Each line below with the word "BEST" needs to be copied.

(Saved data entries)
[Start of section]
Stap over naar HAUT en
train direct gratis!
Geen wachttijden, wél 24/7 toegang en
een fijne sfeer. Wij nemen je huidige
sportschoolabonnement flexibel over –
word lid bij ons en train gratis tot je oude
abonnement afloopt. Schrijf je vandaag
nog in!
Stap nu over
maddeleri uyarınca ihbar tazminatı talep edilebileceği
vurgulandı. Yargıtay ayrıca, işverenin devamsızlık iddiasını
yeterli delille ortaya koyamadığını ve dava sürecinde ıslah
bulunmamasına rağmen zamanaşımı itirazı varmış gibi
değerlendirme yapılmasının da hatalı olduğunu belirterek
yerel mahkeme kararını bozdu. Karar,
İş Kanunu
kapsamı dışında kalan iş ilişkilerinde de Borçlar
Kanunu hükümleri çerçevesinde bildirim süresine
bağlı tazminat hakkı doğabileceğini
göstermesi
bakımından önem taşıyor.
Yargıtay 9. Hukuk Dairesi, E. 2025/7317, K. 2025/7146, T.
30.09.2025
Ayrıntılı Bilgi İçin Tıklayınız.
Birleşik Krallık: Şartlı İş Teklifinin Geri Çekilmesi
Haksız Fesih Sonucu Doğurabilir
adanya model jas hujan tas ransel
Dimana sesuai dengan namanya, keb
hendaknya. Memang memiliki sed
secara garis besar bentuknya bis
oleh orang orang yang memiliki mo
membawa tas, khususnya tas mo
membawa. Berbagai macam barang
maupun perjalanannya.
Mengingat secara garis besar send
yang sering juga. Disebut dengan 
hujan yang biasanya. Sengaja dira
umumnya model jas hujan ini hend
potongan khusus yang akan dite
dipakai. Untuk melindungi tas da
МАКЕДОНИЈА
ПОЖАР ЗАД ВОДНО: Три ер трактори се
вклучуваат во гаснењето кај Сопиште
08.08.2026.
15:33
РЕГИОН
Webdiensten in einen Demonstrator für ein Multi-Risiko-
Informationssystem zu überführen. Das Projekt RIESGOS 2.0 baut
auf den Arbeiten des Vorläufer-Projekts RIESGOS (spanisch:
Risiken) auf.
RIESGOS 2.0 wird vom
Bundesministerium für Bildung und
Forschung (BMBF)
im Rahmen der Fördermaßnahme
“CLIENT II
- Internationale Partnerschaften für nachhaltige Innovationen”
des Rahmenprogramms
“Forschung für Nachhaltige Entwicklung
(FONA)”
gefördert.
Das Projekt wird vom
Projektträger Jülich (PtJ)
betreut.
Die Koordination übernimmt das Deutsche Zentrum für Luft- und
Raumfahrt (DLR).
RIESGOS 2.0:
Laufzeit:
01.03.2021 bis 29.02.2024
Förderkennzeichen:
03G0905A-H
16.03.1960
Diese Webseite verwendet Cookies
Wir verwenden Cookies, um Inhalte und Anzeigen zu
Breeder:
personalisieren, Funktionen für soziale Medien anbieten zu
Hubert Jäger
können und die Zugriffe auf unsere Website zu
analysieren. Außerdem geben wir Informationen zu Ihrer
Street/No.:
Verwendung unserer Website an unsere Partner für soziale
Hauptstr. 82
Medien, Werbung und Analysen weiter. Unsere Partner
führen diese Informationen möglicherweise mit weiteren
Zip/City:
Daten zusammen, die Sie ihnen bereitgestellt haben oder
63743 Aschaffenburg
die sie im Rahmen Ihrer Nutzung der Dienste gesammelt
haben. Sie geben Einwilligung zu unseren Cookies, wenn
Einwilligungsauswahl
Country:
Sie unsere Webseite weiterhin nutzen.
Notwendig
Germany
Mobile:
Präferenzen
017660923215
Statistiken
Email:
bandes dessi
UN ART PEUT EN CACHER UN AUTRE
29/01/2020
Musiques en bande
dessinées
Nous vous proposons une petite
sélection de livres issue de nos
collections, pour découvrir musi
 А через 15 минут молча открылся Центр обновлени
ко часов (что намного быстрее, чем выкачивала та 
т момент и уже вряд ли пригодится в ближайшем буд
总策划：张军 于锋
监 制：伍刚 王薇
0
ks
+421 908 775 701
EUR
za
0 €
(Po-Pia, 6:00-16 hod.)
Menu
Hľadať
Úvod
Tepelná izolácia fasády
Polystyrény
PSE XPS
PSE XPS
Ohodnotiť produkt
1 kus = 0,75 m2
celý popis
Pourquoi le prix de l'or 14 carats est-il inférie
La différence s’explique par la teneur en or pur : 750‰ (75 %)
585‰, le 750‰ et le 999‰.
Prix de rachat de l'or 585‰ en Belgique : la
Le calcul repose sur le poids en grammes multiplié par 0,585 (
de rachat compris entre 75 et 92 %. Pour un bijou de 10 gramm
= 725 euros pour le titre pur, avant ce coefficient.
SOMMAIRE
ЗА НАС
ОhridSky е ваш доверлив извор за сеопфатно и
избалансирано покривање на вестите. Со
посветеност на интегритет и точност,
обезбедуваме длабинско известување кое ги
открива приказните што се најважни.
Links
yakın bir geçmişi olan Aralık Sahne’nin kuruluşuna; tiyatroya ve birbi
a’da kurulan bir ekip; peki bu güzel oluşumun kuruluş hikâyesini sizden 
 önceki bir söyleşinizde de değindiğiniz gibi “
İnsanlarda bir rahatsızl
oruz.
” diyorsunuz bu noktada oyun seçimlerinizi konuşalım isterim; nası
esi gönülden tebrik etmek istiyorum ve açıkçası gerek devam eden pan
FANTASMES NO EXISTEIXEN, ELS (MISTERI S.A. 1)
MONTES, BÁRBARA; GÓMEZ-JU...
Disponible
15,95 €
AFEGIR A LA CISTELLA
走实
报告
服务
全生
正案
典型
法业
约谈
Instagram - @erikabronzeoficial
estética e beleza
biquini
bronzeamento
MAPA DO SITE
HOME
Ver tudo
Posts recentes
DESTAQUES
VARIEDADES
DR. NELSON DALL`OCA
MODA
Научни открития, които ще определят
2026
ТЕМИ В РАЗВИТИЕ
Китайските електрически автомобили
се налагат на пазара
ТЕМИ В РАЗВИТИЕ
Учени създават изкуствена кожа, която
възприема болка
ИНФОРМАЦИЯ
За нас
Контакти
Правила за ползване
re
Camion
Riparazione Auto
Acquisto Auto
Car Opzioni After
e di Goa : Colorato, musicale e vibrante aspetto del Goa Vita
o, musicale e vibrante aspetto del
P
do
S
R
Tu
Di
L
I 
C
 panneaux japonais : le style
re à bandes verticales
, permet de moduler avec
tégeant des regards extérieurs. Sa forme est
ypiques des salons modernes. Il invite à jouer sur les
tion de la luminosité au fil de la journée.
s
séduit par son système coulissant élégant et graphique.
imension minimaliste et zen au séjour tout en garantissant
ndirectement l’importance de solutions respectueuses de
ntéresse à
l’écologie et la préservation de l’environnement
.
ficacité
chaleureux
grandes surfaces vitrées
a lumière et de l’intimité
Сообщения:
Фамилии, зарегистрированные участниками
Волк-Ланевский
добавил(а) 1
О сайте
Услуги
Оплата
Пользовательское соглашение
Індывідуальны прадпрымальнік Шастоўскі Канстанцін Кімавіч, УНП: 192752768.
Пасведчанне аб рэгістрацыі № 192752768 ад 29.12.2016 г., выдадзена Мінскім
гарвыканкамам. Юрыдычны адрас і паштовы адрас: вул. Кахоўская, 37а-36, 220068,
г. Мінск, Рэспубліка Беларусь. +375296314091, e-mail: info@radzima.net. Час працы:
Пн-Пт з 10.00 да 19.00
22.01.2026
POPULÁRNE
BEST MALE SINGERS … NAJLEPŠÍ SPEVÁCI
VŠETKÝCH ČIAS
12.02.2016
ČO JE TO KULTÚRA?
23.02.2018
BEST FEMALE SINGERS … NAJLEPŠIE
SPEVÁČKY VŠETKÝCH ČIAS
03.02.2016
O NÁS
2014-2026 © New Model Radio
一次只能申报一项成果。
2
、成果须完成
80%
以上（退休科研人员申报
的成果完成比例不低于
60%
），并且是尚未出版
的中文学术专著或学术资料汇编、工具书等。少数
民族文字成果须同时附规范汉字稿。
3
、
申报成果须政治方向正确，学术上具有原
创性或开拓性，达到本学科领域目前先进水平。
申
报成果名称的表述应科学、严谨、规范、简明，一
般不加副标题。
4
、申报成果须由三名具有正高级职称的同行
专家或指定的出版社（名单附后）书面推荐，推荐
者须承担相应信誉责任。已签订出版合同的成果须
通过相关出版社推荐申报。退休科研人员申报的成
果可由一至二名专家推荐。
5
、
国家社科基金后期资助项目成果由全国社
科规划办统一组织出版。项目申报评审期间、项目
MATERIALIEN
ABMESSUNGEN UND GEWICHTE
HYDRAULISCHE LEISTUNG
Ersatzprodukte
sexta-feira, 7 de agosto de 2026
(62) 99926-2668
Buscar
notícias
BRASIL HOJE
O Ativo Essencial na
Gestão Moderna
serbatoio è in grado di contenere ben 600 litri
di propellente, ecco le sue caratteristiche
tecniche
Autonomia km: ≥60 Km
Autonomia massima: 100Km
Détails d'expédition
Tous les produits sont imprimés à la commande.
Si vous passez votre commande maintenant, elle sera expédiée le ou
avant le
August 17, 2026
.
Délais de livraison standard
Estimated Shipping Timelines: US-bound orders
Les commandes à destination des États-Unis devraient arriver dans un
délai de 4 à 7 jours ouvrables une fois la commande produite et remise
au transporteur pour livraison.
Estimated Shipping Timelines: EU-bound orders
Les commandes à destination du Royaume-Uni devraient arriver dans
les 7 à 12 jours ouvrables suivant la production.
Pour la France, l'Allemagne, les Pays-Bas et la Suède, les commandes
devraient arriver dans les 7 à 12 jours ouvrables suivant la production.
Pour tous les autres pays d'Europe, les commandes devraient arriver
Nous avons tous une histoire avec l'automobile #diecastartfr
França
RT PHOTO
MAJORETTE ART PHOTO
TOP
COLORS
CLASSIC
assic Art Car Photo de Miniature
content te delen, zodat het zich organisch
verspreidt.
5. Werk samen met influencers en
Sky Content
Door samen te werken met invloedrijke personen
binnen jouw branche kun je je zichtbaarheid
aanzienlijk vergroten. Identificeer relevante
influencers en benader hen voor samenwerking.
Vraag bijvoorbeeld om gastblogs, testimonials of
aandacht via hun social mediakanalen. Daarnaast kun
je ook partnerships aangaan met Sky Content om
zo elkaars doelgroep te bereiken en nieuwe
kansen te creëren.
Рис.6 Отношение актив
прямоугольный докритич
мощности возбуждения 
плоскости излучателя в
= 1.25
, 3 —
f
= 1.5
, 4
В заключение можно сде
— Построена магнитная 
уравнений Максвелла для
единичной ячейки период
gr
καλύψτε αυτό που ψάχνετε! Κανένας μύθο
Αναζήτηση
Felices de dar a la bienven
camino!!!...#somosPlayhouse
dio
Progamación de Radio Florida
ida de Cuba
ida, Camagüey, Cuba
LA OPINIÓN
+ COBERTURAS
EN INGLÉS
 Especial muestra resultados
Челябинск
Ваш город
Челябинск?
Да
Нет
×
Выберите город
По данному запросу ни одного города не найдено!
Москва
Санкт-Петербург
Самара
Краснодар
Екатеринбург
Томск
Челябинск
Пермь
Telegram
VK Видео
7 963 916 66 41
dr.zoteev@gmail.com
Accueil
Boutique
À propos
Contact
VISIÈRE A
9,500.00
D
[End of section]
» **RESPONSE**
BEST MALE SINGERS … NAJLEPŠÍ SPEVÁCI
BEST FEMALE SINGERS … NAJLEPŠIE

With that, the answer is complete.